Exercise requirements – Quote word for word the lines starting at the one that contains "Jako hrubé vodítko" and ending at the one that contains "analytiky a heatmap, a", including both of those lines.

**** Data to process ****

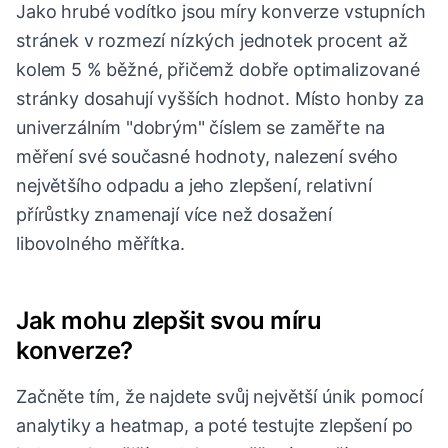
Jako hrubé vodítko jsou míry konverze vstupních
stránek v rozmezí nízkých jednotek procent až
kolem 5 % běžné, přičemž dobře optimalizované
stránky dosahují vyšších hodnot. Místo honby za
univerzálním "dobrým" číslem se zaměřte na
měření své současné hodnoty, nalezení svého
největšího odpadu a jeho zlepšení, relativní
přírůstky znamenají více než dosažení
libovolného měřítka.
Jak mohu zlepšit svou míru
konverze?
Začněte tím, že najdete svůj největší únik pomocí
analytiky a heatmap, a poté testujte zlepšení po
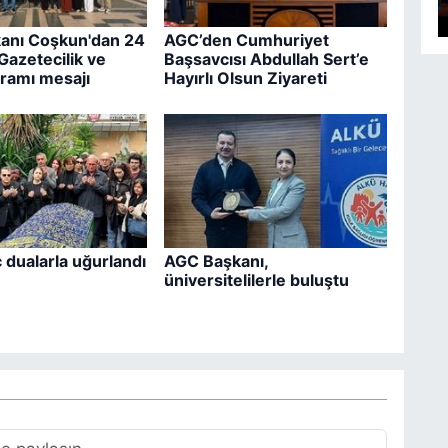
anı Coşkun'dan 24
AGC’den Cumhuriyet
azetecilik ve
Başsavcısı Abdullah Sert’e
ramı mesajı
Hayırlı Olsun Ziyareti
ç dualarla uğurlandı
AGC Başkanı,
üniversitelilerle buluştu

****
**** Data to process ****

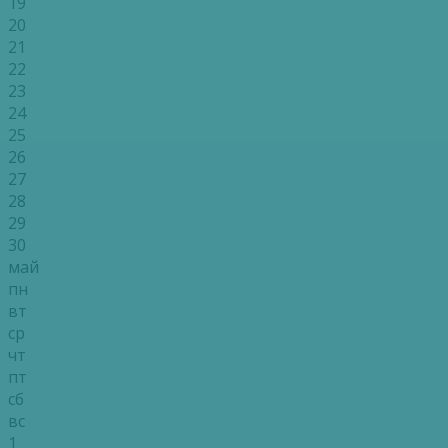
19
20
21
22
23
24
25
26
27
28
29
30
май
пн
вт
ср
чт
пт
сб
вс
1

****

Answer box –
Jako hrubé vodítko jsou míry konverze vstupních
stránek v rozmezí nízkých jednotek procent až
kolem 5 % běžné, přičemž dobře optimalizované
stránky dosahují vyšších hodnot. Místo honby za
univerzálním "dobrým" číslem se zaměřte na
měření své současné hodnoty, nalezení svého
největšího odpadu a jeho zlepšení, relativní
přírůstky znamenají více než dosažení
libovolného měřítka.
Jak mohu zlepšit svou míru
konverze?
Začněte tím, že najdete svůj největší únik pomocí
analytiky a heatmap, a poté testujte zlepšení po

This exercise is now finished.